- Download an up to date .pdf version of the whole-mount-staining-bench-protocol-methanol-dec-2016
- See the log of protocol updates to check which version you have, and why it was eventually changed
- Download files for 3D printed imaging chambers. These can be used for imaging with a 2-photon or confocal microscope.
Recommendations for sample handling
Times and volumes given are a general guideline and could be slightly shorter or longer for specific applications. We recommend trimming the sample to a size most relevant for the specific biological question to insure the best staining and imaging conditions.
We recommend against using multi-well plates for the staining procedure. While convenient, the sample will be in more contact with air, which will degrade the quality of the tissue background. We use 2mL Eppendorf tubes for most incubations (1.6mL of solution+sample), and 5mL Eppendorf tubes for large samples (whole mouse brains) and for washes of all samples.
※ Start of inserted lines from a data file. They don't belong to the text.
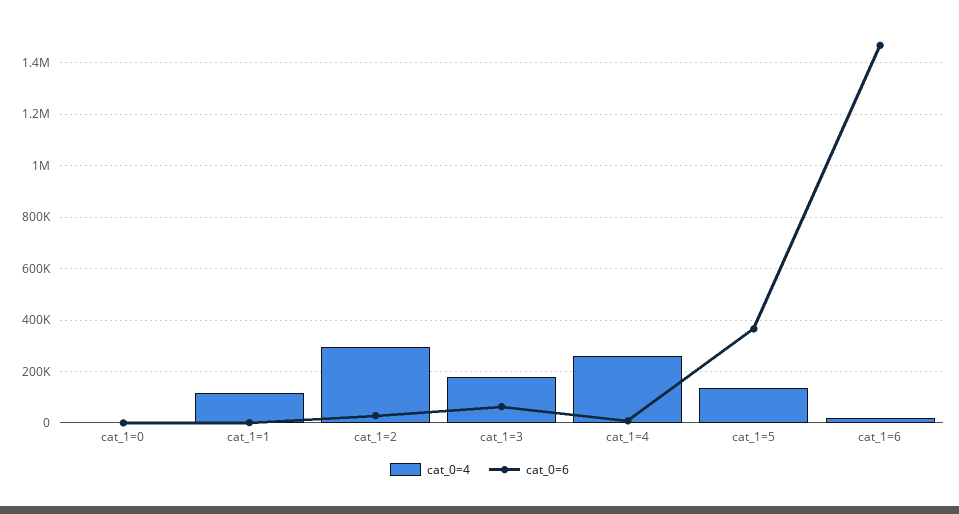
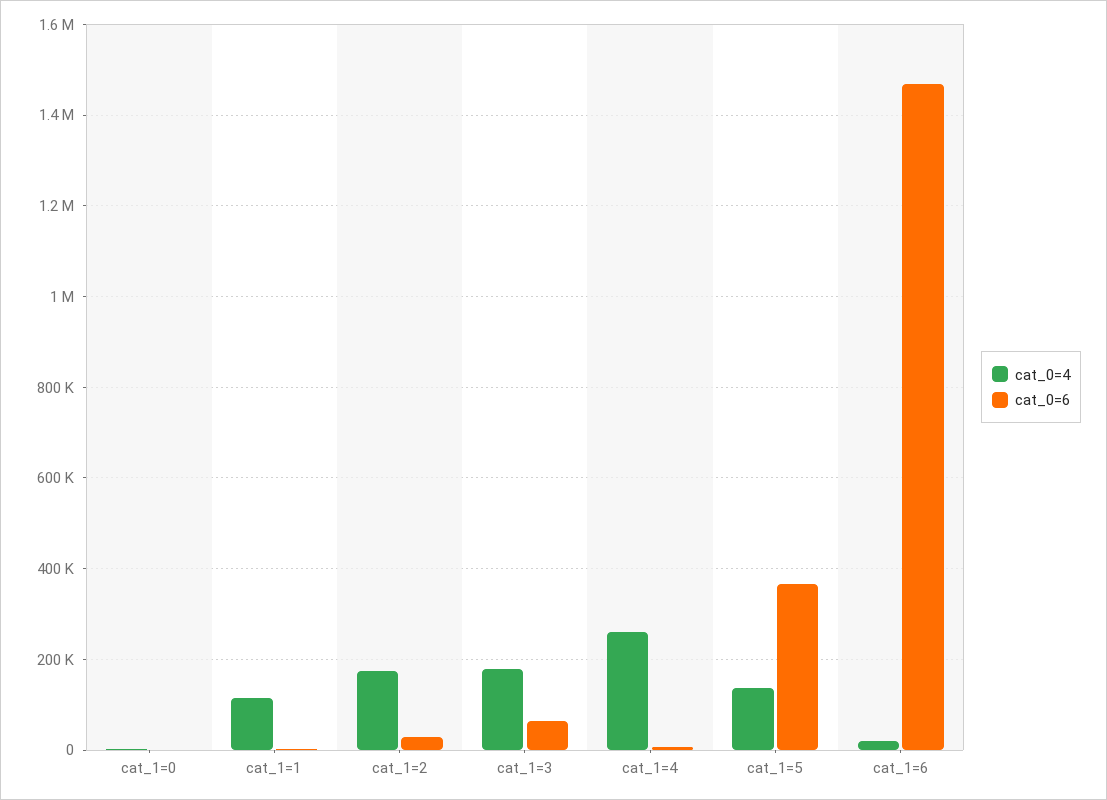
  {
    "cat_0=4": {
      "cat_1=0": 0,
      "cat_1=1": 120000,
-     "cat_1=2": 300000,
+     "cat_1=2": 180000,
      "cat_1=3": 180000,
      "cat_1=4": 260000,
      "cat_1=5": 140000,
      "cat_1=6": 20000
    },
    "cat_0=6": {
      "cat_1=0": 0,
      "cat_1=1": 0,
      "cat_1=2": 20000,
      "cat_1=3": 60000,
      "cat_1=4": 0,
      "cat_1=5": 360000,
      "cat_1=6": 1460000
    }
  }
|Sample type (Mouse)||Incubation time for Ab (n=)||Antibody solution volume||Wash solution volume|
|E18 embryo (whole head)||4d||4ml||4ml|
|Adult hindbrain + cerebellum||3d||2ml||2ml|
|Forebrain (without cortex)||3d||2ml||2ml|
|Whole brain||4 to 6d||4ml||4ml|
To assess the methanol compatibility of untested antibodies, we recommend doing the following:
- Collect 20µm frozen sections of the PFA fixed tissue of interest on superfrost slides.
- Incubate the slides for 3h in 100% methanol
- Rehydrate in PBS directly and proceed with the immunostaining normally. Use non methanol treated slides as a positive control.
If the antibody yields a good signal to noise ratio, the antibody is then compatible with the methanol pretreatment and should work well in whole-mount. If the signal is strongly diminished after the methanol pretreatment, one can use the non-methanol protocol, or test alternative antibodies against the target protein.